» Brano da leggere
Cosa significa «sindemia»?

Il concetto di sindemia è stato usato nel corso della prima fase in un famoso editoriale di Richard Horton, direttore della rivista Lancet. Descrive un’epidemia provocata da un agente patogeno che interagisce con altre condizioni di vita e salute della popolazione, proprio com’è avvenuto per il Covid. E non riguarda solo altre patologie concomitanti, ma anche le condizioni di vita delle persone. D’altronde, sarebbe riduttivo definire il concetto di salute solo come assenza di un agente patogeno. Non è un concetto nuovo, ma in questi due anni il dibattito pubblico ha messo in secondo piano i contenuti della medicina critica e medicina sociale. E infatti uno dei temi emersi durante la due giorni è che le lotte per la salute arrivano a un risultato se si incrociano con altre questioni, come quelle ambientali, di genere o legate alla disabilità.

Quali sono stati i temi del congresso?

» Estratti dei dati
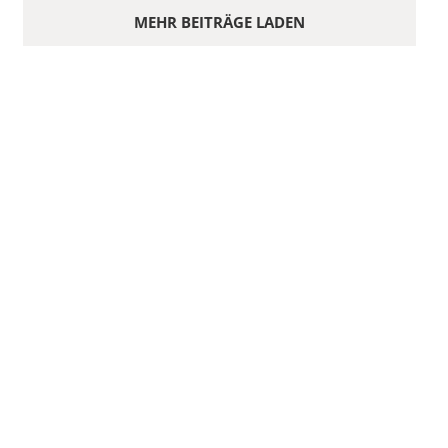
MEHR BEITRÄGE LADEN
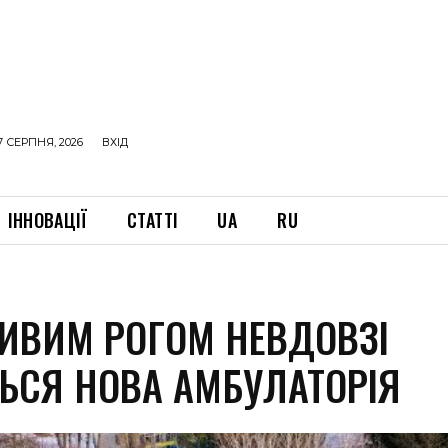
7 СЕРПНЯ, 2026
ВХІД
ІННОВАЦІЇ
СТАТТІ
UA
RU
РИВИМ РОГОМ НЕВДОВЗІ
ТЬСЯ НОВА АМБУЛАТОРІЯ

» Attività
Rispondi alle domande sul brano dedicato alla sindemia.
(a) Chi ha usato il concetto di sindemia in un famoso editoriale, e quale rivista dirigeva?
(b) Oltre alle patologie concomitanti, che cosa riguarda la sindemia?
(c) Con quali questioni devono incrociarsi le lotte per la salute per arrivare a un risultato?
Le voci non hanno alcun legame con il brano.

» Risposta scritta
(a) Richard Horton, direttore della rivista Lancet.
(b) Le condizioni di vita delle persone.
(c) Con questioni ambientali, di genere o legate alla disabilità.